A New AK-47 Clone Has Come Out Of India
Still another derivative of the ubiquitous Kalashnikov assault rifle is being manufactured in an Asian country. India, whose state-owned military-industrial sector ranks among the largest in the world, joins its neighbors China and Iran as a source for copycat military small arms. This week, representatives of the Ordnance Factory Board (OFB) showed a new small arm to the Border Security Force (BSF) called the “TAR” or Trichy Assault Rifle. (Pictured above.) The name is derived from its manufacturer, the OFB plant in Tiruchirappalli in Tamil Nadu.
Of course, it’s hard not to notice the so-called TAR is just another Kalashnikov-pattern rifle. But examining its finer details reveals a few insights on India’s national security.
While India’s OFB sites are responsible for mass-producing an enormous variety of weapons the need for a Kalashnikov-pattern assault rifle is surprising. For the past 30 years, India’s government has mandated its defense ministry and military industries to indigenize–either build licensed foreign products or produce these with local talent and resources. An early result of this effort was the INSAS rifle, whose appearance copied the Israeli Galil albeit with a few alterations, that grew to a “family” with a marksman rifle and a light machine gun.
But the INSAS rifle is loathed by India’s jawans or soldiers, including those serving in the BSF, and its faults are endless. The prevalence of local insurgencies proved a battle rifle, such as the retired 7.62x51mm SLR (a copy of the FN FAL) that used to be standard issue, was favored over the INSAS with its 5.56x45mm NATO standard ammunition. In lieu of the SLR, India’s police and the military’s special forces adopted Eastern European AK-47’s and AKM’s. Even regular army units in restive Kashmir switched to AK’s en masse for battling separatist guerillas.

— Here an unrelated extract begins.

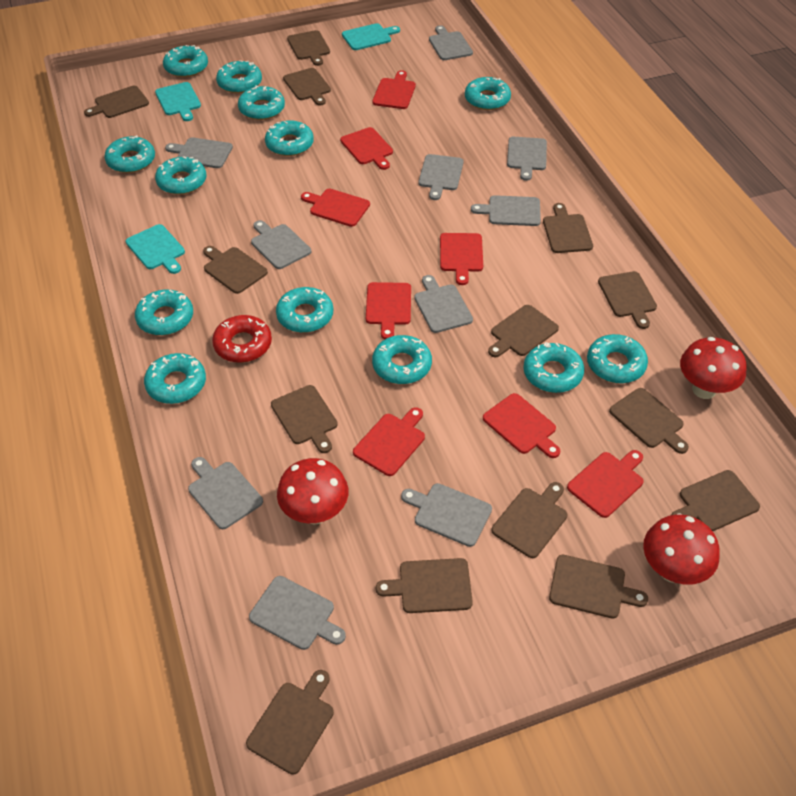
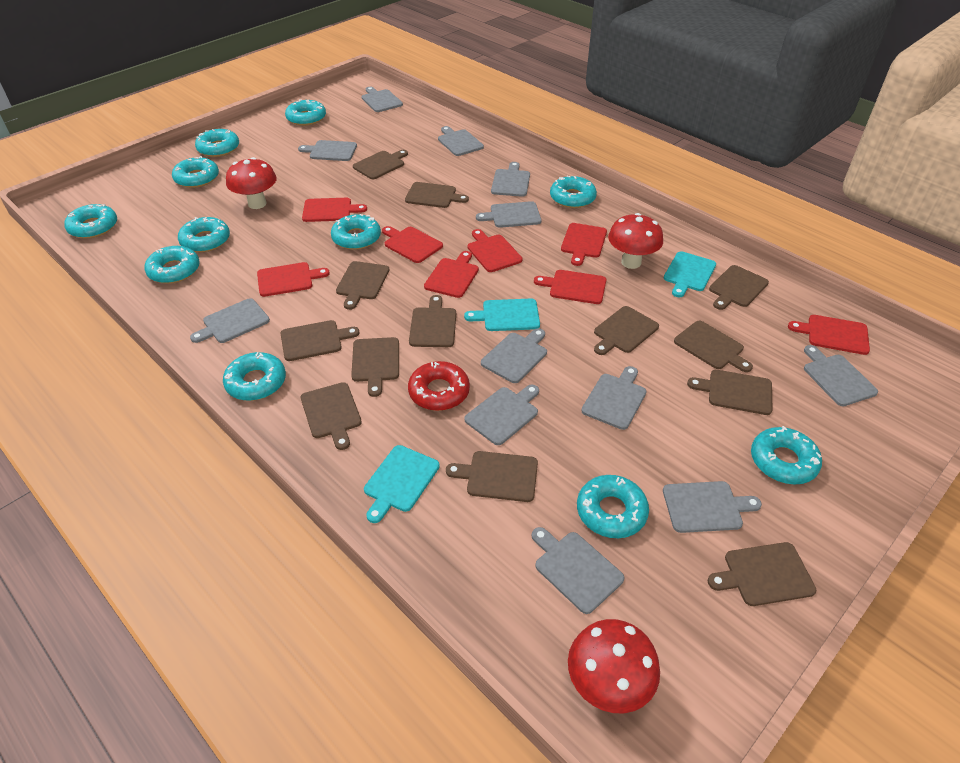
brown cutting board: 14 -> 13
grey cutting board: 10 -> 12
turquoise donut: 13 -> 11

The so-called TAR isn’t the first Kalashnikov-patter rifle to be rolled out by the OFB. Samples of AK-47’s with underfolding metal stocks have been put on display in its factories before and the OFB’s Rifle Factory Ishapore did make an AKM copy it called “Ghatak” for India’s police. The Ghatak unveiled in 2015 boasted an all black finish and new handguards that had rails for mounting optics. Besides these, little else has changed. The so-called TAR was developed by another plant of the OFB soon after the Ghatak was launched. The OFB’s Kalashnikov-pattern rifles are understood to be unlicensed models based on Bulgarian Kalashnikovs–their ribbed plastic magazines are their primary markers.
The so-called TAR is no exception. In fact, its Bulgarian “origins” are glaring. The state-owned Arsenal JSCo manufactures a rifle exactly like it sold as the “AR-M1F41” that’s available in traditional 7.62x39mm or NATO standard 5.56x45mm. The Indian derivative–there’s little public evidence the OFB bothered to license the design from Arsenal JSCo–is a faithful imitation, complete with the slanting muzzle brake of the AKM, a ribbed magazine, and a side folding metal stock. Just like the Bulgarian AR-M1F41 a milled lower receiver, the portion of the rifle housing the trigger assembly and the magazine well, is used on the so-called TAR rather than a stamped sheet with rivets. The cleaning rod tucked under the barrel is absent too.
India’s BSF is a large paramilitary organization tasked with protecting the country’s frontiers from criminals and terrorists. Its numbers alone dwarf most regular armies, with total personnel reaching 250,000 men and women, and the adoption of a new Kalashnikov-pattern rifle is a boon for the OFB, whose efforts to develop a battle rifle for the army are being shunned. India’s rise as an unapologetic manufacturer of AK-type assault rifles proves the design’s global appeal.
Illicit and unlicensed copies of Kalashnikov rifles are now manufactured across Asia’s length and breadth. With the exception of Russia, AK-47/AKM production is ongoing from the Korean Peninsula until the Mediterranean.